Foundations of Software Science and Computational Structures (FOSSACS), 2010

ACM ASIA Computer and Communications Security (ASIACCS), 2010

Hubert Comon-Lundh participated in the program committes of the following workshops:

French-Japanese workshop on computational security (chairman), Atagawa, April 2009

Workshop on Security and Rewriting (co-chair), Port Jefferson, July 2009

Workshop on Formal and Computational Cryptography (FCC), Port Jefferson, July 2009

Stéphanie Delaune was a member of the program committee of the 4th International Workshop on Security and Rewriting Technique (Secret 2009), the 7th International Workshop on Security Issues in Concurrency (SecCo 2009), and the Workshop on Foundations of Computer Security (FCS 2009).

Jean Goubault-Larrecq participated to the program committee of RTA 2009, and will be co-editor (with Ralf Treinen) of the special issue of the journal LMCS on selected papers from the conference.

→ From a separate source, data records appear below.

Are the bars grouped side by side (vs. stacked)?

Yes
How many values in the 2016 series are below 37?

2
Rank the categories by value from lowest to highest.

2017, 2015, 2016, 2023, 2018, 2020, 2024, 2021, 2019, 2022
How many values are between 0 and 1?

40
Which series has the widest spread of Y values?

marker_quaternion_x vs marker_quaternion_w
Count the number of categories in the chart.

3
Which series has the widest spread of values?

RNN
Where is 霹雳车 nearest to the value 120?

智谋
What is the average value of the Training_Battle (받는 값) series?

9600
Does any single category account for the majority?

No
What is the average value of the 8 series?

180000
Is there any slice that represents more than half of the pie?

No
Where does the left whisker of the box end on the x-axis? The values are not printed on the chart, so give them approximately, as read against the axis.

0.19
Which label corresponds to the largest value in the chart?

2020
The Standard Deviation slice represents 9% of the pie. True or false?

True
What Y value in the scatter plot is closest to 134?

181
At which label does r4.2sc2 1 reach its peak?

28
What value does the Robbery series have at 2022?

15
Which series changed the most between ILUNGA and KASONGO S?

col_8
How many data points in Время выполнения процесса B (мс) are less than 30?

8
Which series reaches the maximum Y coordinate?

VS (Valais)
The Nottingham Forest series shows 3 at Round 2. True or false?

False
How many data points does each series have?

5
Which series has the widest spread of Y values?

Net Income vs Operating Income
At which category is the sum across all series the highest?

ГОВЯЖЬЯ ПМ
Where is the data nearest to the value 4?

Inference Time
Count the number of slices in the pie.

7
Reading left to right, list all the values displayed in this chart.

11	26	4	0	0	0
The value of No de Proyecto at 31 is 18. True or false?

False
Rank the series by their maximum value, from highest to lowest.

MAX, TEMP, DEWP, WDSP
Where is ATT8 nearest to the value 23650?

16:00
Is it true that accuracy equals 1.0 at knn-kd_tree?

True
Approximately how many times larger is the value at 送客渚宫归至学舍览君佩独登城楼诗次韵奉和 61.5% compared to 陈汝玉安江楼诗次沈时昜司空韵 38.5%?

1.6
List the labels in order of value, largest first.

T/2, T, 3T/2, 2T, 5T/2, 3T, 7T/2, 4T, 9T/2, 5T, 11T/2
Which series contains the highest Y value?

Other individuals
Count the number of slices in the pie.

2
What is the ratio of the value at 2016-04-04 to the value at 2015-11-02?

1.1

Steve Kremer was program co-chair (with Michele Boreale) of the 7th International Workshop on Security Issues in Concurrency (SecCo'09), and member of the program committees for the 4th Benelux Workshop on Information and System Security (WISSEC'09), the 13th Annual Asian Computing Science Conference (Asian'09) and the Second international conference on E-voting and Identity (VOTE-ID'09).

Joe-Kai Tsay was a program committee member of the 12th Information Security Conference (ISC 2009).